- Topic: Emulation
- Location: Great Hall B
- Time: 1-2PM
- Participants: Julia Kim, Peter Chan, Hillel Arnold, Euan Cochrane, Rebecca Fairmow, Laurie Duke, Vicky Steeves, Karl Blumenthal
Julia's experience at NYU: Not all ISO's are created equal, or rather not all emulators read ISO's the same way--she's seen a lot of their early efforts fail to render. Now using DD. Euan and Peter raise the option of using FTK to make those DDs (relatively) easily.
Don thinks documenting Sheepshaver possibilities and workflows is a major project that needs to happen in order for all of use to exploit it better. Another grant is probably needed.
Euan asks what the most useful thing is that we could ask for from a grant. Don answers that it's a turnkey system like BitCurator.
Peter raises the CMU Olive Project. Euan reveals that they have a staff working on different emulated environments. The advantage there is the distribution and depth of the computer science capability!
Of course the problem is with running proprietary software from the cloud. Euan wonders if some kind of Spotify-like subscription service model would help. Don want to hire a team of lawyers to find us the loopholes we'd need!
Peter hears that CMU does in fact take down a lot of software upon request. Internet Archive presents the alternative model as someone who puts a lot online and waits for someone to stop them.

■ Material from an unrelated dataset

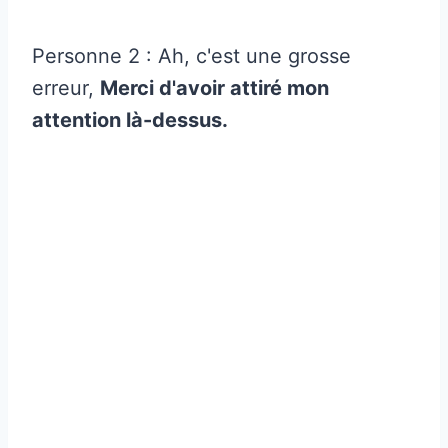
Personne 2 : Ah, c'est une grosse
erreur,
Merci d'avoir attiré mon
attention là-dessus.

Rebecca raises that non-profits, especially small ones, are great partners for the above because they take risks--they're not such attractive lawauit targets and don't have the complex bureaucracies that slow these processes down. Can the repositories that store all of our digital files get ahead of the game? Instead of collecting just the files, collect the whole environment, so you have some way to run them when the time comes.

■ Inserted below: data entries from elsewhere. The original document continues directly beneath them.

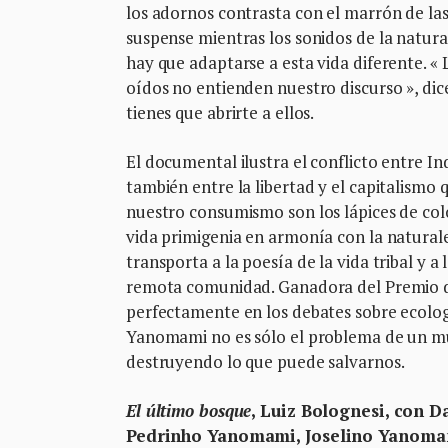
los adornos contrasta con el marrón de las 
suspense mientras los sonidos de la natural
hay que adaptarse a esta vida diferente. «
oídos no entienden nuestro discurso », dice
tienes que abrirte a ellos.
El documental ilustra el conflicto entre In
también entre la libertad y el capitalismo 
nuestro consumismo son los lápices de color
vida primigenia en armonía con la natural
transporta a la poesía de la vida tribal y a
remota comunidad. Ganadora del Premio del 
perfectamente en los debates sobre ecologí
Yanomami no es sólo el problema de un mun
destruyendo lo que puede salvarnos.
El último bosque
, Luiz Bolognesi, con
Pedrinho Yanomami, Joselino Yanoma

Euan has documented to process of moving a database from Windows 2000 to VMware in an OPF blog post.
Peter: Decision-makers can still be skeptical of emulation. They think it's cheaper and easier, after all. Our challenge remains to articulate the benefits to them. Julia recommends using things like the Theresa Duncan CD-ROMs to make that case. Jason Scott's work on the Internet Arcade is another accessible example.

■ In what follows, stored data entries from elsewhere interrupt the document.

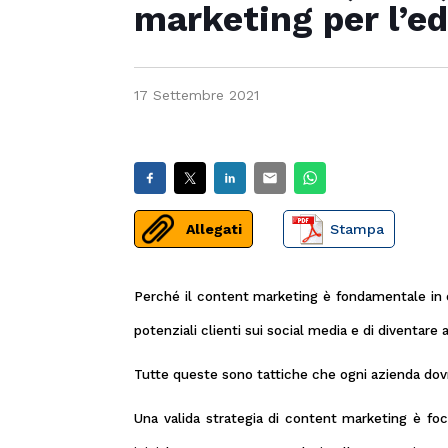
marketing per l’ed
17 Settembre 2021
Allegati
Stampa
Perché il content marketing è fondamentale in og
potenziali clienti sui social media e di diventare 
Tutte queste sono tattiche che ogni azienda dovreb
Una valida strategia di content marketing è foca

Should a grant be pursued for something as discrete as an Emulation Conference that brings together vendors, researchers, technicians, etc.? Just bringing the vendors together could be its own useful separate track. Regardless, we need to step up the training and education (especially among funding agencies! They willy only fund us insofar as they understand us).
Euan has had good experience working with Microsoft to enable access to their software on-site and remotely for Yale staff. Are there others at places like Apple we can reach out to.
Euan wonders if there would be interest around this room and elsewhere in using bwFLA as a service.
Rebecca raises the issue of use cases--what cases do we have of researchers asking for emulations of original forms/context? Julia is looking into this a lot herself, and is noticing how difficult it is for researchers to use older systems. Euan recommends migrating everything early and often so you at least have a back-up.
Julia: So what do we do now, in the meantime? Peter: Keep moving images to new machines, because they will be much easier to work with even virtually. And virtual machines are the only sustainable long-term solution we now of today. Certainly you can't rely on running any of the physical machines for any meaningful length of time.